The hr500k training corpus contains about 500,000 tokens manually annotated on the levels of
tokenisation, sentence segmentation, morphosyntactic tagging, lemmatisation and named entities. About half of the corpus is also manually annotated with syntactic dependencies. A subset of the syntactically annotated corpus is also annotated for multi-word expressions.
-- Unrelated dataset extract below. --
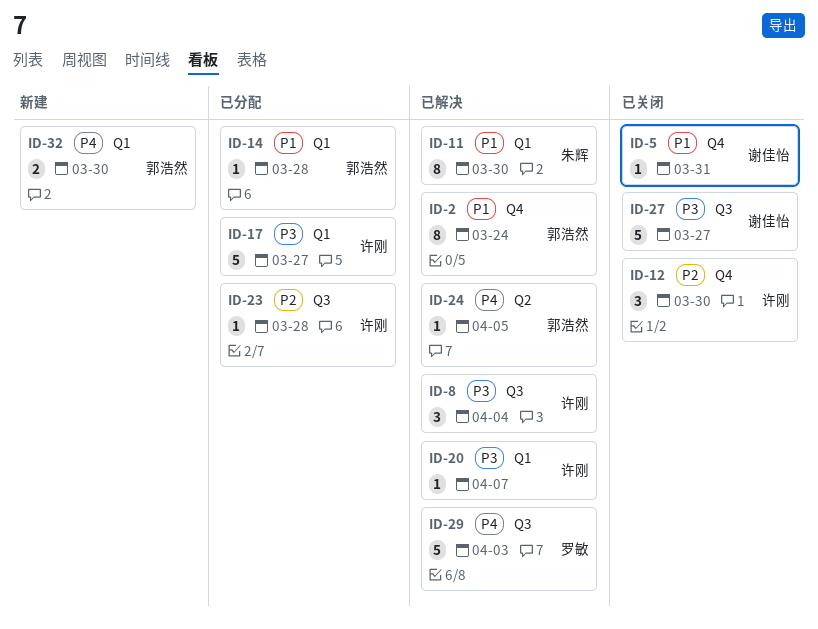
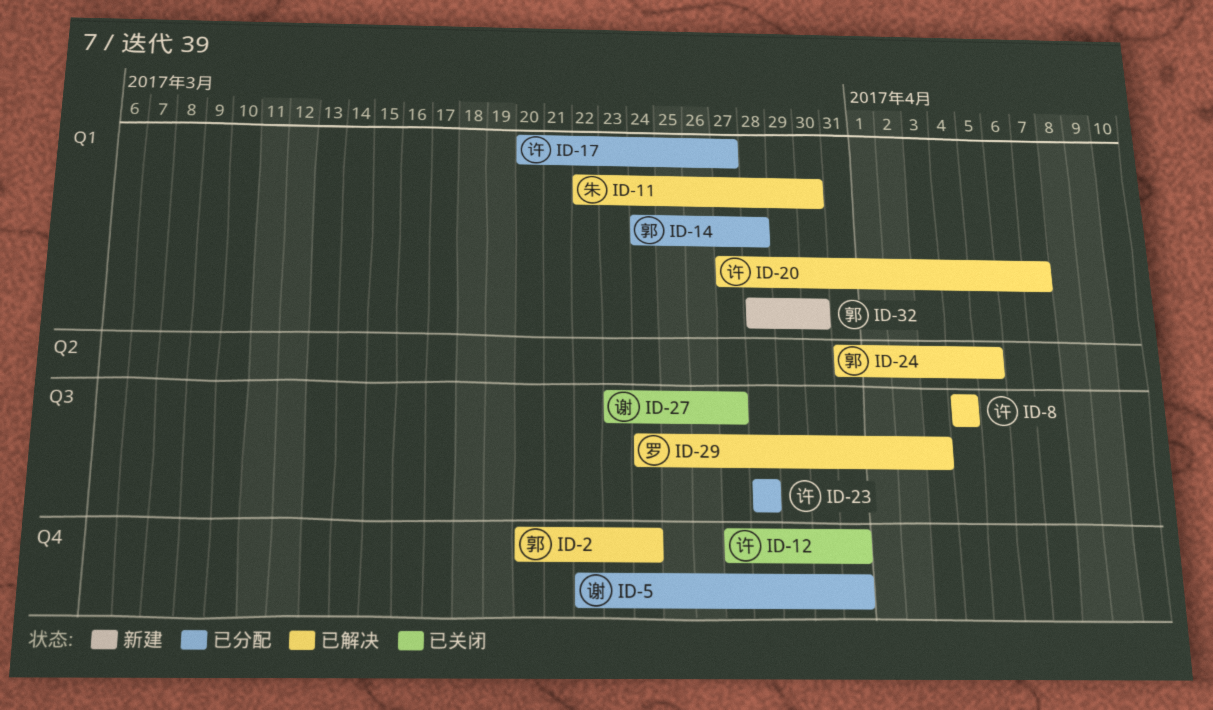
ID-5, status: 已关闭 -> 已分配
ID-12, due: Mar 30 -> Mar 31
Furthermore, about a fifth of the corpus is annotated with semantic role labels.
The annotation formalisms followed in the hr500k corpus are (1) the MULTEXT-East V6 morphosyntactic specifications for the Serbo-Croatian macro-language, https://nl.ijs.si/ME/V6/msd/, (2) the UDv2 Guidelines, http://universaldependencies.org/guidelines.html, (3) the Janes annotation guidelines for named entities, https://nl.ijs.si/janes/wp-content/uploads/2017/09/SlovenianNER-eng-v1.1.pdf, (4) the PARSEME guidelines for annotating multi-word expressions, https://parsemefr.lis-lab.fr/parseme-st-guidelines/1.3/ and (4) the semantic role labelling annotation protocol for Slovenian and Croatian, https://www.sdjt.si/wp/wp-content/uploads/2018/09/JTDH-2018_Gantar-et-al_Towards-Semantic-Role-Labeling-in-Slovene-and-Croatian.pdf.
Different to the previous version of the dataset, it is now encoded in the conllup format, as are other linguistic training datasets for Croatian and Serbian. The PARSEME multi-word expression annotation layer was added as well, together with countless corrections of labels on all available levels.
The continuous improvement of this dataset is led by the CLASSLA knowledge centre for South Slavic languages (https://www.clarin.si/info/k-centre/) and the ReLDI Centre Belgrade (https://reldi.spur.uzh.ch).